Reverse plane geometry, anyone? I refer to Greenberg's wonderful 2010 MAA article "Old and new results in the foundations of elementary plane Euclidean and non-Euclidean geometries". There, and in his book, Greenberg defines a Hilbert plane as a model of the 13 Hilbert's first-order axioms of plane geometry. 

How many elementary equivalence classes of Hilbert planes are there? 

Recall that two Hilbert planes are elementarily equivalent if they satisfy the same first-order sentences.

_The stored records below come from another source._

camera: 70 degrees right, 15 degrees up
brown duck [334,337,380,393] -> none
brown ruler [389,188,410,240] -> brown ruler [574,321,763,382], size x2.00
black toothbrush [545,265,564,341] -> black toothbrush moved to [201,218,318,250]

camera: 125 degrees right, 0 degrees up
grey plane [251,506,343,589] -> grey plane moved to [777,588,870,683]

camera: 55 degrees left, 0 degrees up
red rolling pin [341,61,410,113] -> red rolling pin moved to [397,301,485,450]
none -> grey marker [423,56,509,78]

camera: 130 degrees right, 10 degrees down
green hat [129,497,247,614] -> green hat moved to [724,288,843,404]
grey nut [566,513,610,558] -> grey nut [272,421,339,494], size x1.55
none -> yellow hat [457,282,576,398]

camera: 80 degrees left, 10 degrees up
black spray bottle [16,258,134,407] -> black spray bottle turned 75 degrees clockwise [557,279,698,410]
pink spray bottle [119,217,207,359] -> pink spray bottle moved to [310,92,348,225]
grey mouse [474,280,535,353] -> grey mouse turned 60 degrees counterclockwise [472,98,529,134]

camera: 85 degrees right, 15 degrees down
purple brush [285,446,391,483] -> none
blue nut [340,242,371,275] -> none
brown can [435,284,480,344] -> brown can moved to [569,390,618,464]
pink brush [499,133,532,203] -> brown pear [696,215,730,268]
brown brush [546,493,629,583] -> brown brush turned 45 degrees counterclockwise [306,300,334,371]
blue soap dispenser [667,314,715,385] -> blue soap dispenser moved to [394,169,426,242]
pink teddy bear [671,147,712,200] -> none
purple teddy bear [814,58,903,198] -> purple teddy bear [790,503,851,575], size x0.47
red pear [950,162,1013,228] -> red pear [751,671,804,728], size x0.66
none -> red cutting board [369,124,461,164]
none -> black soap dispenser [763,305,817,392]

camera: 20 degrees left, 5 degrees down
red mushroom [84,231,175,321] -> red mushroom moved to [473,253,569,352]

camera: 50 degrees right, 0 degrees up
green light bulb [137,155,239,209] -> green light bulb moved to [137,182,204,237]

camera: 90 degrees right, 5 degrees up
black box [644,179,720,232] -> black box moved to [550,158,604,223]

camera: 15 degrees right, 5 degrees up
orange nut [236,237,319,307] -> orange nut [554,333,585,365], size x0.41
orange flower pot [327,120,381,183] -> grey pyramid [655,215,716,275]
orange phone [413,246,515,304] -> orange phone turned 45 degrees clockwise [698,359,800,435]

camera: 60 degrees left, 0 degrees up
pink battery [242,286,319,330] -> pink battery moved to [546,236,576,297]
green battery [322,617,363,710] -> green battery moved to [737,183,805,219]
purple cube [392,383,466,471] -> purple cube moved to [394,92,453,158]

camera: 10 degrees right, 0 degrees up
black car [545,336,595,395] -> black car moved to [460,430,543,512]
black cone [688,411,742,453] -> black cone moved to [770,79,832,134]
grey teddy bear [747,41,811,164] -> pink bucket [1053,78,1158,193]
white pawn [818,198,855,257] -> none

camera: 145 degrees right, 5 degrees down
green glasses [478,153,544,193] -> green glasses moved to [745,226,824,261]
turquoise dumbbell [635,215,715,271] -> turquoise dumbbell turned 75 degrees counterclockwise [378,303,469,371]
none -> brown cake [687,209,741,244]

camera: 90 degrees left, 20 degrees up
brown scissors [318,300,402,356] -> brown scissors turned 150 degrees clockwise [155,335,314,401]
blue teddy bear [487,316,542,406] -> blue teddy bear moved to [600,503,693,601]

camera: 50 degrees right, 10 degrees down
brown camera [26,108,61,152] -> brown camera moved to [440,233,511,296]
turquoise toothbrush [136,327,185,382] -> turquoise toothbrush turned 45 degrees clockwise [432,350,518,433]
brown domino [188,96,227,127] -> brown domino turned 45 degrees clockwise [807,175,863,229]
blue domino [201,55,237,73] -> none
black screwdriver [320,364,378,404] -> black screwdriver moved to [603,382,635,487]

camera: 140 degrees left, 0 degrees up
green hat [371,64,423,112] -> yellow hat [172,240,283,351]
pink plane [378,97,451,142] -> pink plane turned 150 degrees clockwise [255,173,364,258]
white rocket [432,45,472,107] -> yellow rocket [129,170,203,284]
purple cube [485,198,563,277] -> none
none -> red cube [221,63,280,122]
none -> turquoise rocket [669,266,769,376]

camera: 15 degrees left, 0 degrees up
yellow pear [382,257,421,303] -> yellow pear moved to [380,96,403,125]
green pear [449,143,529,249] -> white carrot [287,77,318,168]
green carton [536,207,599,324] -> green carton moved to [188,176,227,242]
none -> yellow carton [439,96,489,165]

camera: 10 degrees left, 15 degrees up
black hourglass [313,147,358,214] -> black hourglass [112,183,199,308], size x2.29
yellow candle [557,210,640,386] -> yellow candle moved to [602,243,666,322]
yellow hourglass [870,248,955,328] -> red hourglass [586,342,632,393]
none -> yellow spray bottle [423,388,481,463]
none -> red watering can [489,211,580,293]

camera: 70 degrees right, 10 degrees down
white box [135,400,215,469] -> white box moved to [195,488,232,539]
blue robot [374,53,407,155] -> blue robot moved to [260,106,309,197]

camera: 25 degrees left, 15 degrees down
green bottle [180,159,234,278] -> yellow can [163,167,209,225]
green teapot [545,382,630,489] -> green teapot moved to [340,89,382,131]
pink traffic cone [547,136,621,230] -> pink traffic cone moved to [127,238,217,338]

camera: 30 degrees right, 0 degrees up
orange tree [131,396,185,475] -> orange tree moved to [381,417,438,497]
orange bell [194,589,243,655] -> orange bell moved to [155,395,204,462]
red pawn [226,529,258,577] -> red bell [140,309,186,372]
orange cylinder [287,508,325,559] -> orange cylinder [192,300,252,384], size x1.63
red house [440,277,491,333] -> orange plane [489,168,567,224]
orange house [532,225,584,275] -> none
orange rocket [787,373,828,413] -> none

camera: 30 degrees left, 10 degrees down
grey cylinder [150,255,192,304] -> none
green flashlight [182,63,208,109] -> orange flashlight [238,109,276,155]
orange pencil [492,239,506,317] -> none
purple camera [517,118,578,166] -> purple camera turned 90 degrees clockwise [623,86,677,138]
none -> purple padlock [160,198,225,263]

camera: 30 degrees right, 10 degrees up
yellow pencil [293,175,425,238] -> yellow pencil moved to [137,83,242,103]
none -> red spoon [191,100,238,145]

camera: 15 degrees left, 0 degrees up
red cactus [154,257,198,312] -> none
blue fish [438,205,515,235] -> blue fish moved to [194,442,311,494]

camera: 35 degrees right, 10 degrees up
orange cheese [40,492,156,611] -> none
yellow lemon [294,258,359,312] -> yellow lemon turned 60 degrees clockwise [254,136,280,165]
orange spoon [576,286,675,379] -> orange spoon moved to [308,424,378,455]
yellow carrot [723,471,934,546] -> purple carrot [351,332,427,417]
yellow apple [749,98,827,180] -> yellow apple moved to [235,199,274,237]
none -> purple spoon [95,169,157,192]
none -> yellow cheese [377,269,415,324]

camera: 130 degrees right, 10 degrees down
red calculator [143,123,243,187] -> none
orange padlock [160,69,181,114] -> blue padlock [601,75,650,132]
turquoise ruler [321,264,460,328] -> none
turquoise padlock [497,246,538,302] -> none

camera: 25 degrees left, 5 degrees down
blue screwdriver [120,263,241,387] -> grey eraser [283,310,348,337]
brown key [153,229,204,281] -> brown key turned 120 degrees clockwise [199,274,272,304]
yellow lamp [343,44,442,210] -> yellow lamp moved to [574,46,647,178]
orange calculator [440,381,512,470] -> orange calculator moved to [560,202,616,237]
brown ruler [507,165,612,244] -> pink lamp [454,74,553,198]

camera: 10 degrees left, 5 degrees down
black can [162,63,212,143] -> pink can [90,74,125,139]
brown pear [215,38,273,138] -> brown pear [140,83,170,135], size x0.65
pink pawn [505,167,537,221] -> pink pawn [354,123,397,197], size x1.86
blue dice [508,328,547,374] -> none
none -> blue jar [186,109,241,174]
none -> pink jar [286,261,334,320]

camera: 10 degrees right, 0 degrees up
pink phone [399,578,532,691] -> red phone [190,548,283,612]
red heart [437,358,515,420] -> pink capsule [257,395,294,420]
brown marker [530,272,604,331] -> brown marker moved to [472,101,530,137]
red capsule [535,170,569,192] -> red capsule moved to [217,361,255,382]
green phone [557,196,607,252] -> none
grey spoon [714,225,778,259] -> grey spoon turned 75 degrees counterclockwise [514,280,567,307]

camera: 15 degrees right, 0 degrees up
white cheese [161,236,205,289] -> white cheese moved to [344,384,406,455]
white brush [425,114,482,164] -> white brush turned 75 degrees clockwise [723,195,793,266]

A rough estimate from scanning through Greenberg's is that there are at least $10$ elementary equivalence classes. For example, among Euclidean planes, Greenberg already lists two other elementary equivalence classes: namely semi-Euclidean planes (where the angles in each triangle sum to two right angles) and Pythagorean planes (in which right-angled satisfy the Pythagorean identity). 
Sorting out this zoo of plane geometries would profit from the joint effort of many mathematicians. Polymath, maybe?
 A: There are exactly $2^{\aleph_0}$ elementary equivalence classes of Hilbert planes.
Let $P$ be a subset of the set of odd primes.  Let $K_P$ be the smallest field extension of $\mathbb{Q}(\{2^{1/p}:p \in P\})$ in $\mathbb{R}$ that is closed under taking square roots of positive elements, and let $H_P$ be the plane $K_P^2$.  For each odd prime $p$, there is a first-order sentence $S_p$ expressing the existence of a sequence of $p+1$ line segments whose lengths form a geometric progression such that the last segment is twice as long as the first; it holds in $K_P^2$ if and only if $2^{1/p} \in K_P$, which by degree considerations is equivalent to $p \in P$.  Thus for subsets $P$ and $Q$ of the set of odd primes, $H_P$ and $H_Q$ are elementarily equivalent if and only if $P=Q$.  The number of choices for $P$ is $2^{\aleph_0}$.
On the other hand, there are only countably many first-order sentences, and the number of elementary equivalence classes is at most the number of subsets of the set of first-order sentences, so there are at most $2^{\aleph_0}$ elementary equivalence classes.